TASK BRIEF » I would like each line of the data that holds the word "있습니다" copied out.

DATASET RECORDS »
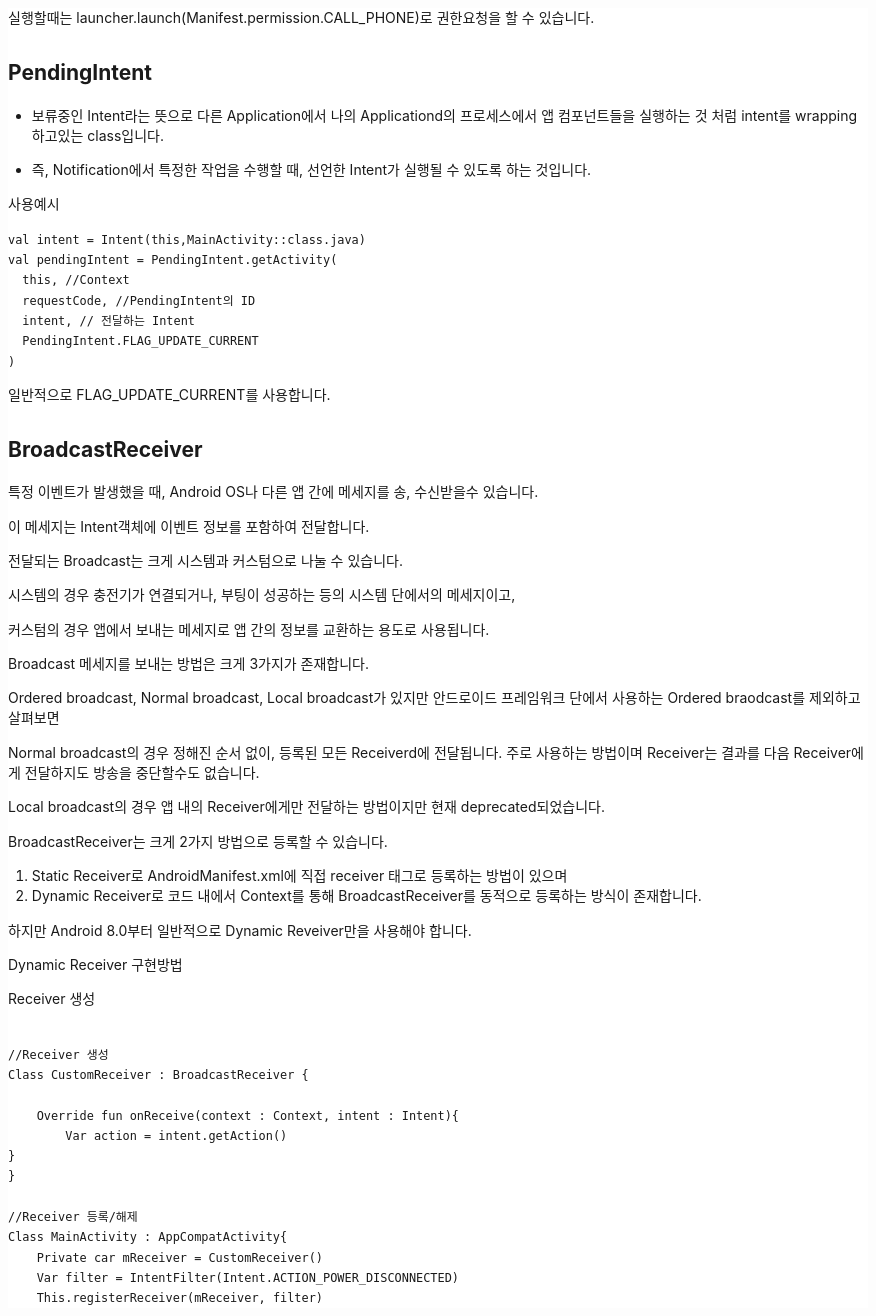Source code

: 실행할때는 launcher.launch(Manifest.permission.CALL_PHONE)로 권한요청을 할 수 있습니다.

## PendingIntent

- 보류중인 Intent라는 뜻으로 다른 Application에서 나의 Applicationd의 프로세스에서 앱 컴포넌트들을 실행하는 것 처럼 intent를 wrapping하고있는 class입니다.

- 즉, Notification에서 특정한 작업을 수행할 때, 선언한 Intent가 실행될 수 있도록 하는 것입니다.

사용예시

```
val intent = Intent(this,MainActivity::class.java)
val pendingIntent = PendingIntent.getActivity(
  this, //Context
  requestCode, //PendingIntent의 ID
  intent, // 전달하는 Intent
  PendingIntent.FLAG_UPDATE_CURRENT
)
```
일반적으로 FLAG_UPDATE_CURRENT를 사용합니다.

## BroadcastReceiver

특정 이벤트가 발생했을 때, Android OS나 다른 앱 간에 메세지를 송, 수신받을수 있습니다.

이 메세지는 Intent객체에 이벤트 정보를 포함하여 전달합니다.

전달되는 Broadcast는 크게 시스템과 커스텀으로 나눌 수 있습니다.

시스템의 경우 충전기가 연결되거나, 부팅이 성공하는 등의 시스템 단에서의 메세지이고,

커스텀의 경우 앱에서 보내는 메세지로 앱 간의 정보를 교환하는 용도로 사용됩니다.

Broadcast 메세지를 보내는 방법은 크게 3가지가 존재합니다.

Ordered broadcast, Normal broadcast, Local broadcast가 있지만 안드로이드 프레임워크 단에서 사용하는 Ordered braodcast를 제외하고 살펴보면

Normal broadcast의 경우 정해진 순서 없이, 등록된 모든 Receiverd에 전달됩니다. 주로 사용하는 방법이며 Receiver는 결과를 다음 Receiver에게 전달하지도 방송을 중단할수도 없습니다.

Local broadcast의 경우 앱 내의 Receiver에게만 전달하는 방법이지만 현재 deprecated되었습니다.

BroadcastReceiver는 크게 2가지 방법으로 등록할 수 있습니다.

1.	Static Receiver로 AndroidManifest.xml에 직접 receiver 태그로 등록하는 방법이 있으며
2.	Dynamic Receiver로 코드 내에서 Context를 통해 BroadcastReceiver를 동적으로 등록하는 방식이 존재합니다.

하지만 Android 8.0부터 일반적으로 Dynamic Reveiver만을 사용해야 합니다.

Dynamic Receiver 구현방법

Receiver 생성

```

//Receiver 생성
Class CustomReceiver : BroadcastReceiver {
	
	Override fun onReceive(context : Context, intent : Intent){
		Var action = intent.getAction()
}
}

//Receiver 등록/해제
Class MainActivity : AppCompatActivity{
	Private car mReceiver = CustomReceiver()
	Var filter = IntentFilter(Intent.ACTION_POWER_DISCONNECTED)
	This.registerReceiver(mReceiver, filter)

```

RESULT FOR THIS EXERCISE »
: 실행할때는 launcher.launch(Manifest.permission.CALL_PHONE)로 권한요청을 할 수 있습니다.
특정 이벤트가 발생했을 때, Android OS나 다른 앱 간에 메세지를 송, 수신받을수 있습니다.
전달되는 Broadcast는 크게 시스템과 커스텀으로 나눌 수 있습니다.
BroadcastReceiver는 크게 2가지 방법으로 등록할 수 있습니다.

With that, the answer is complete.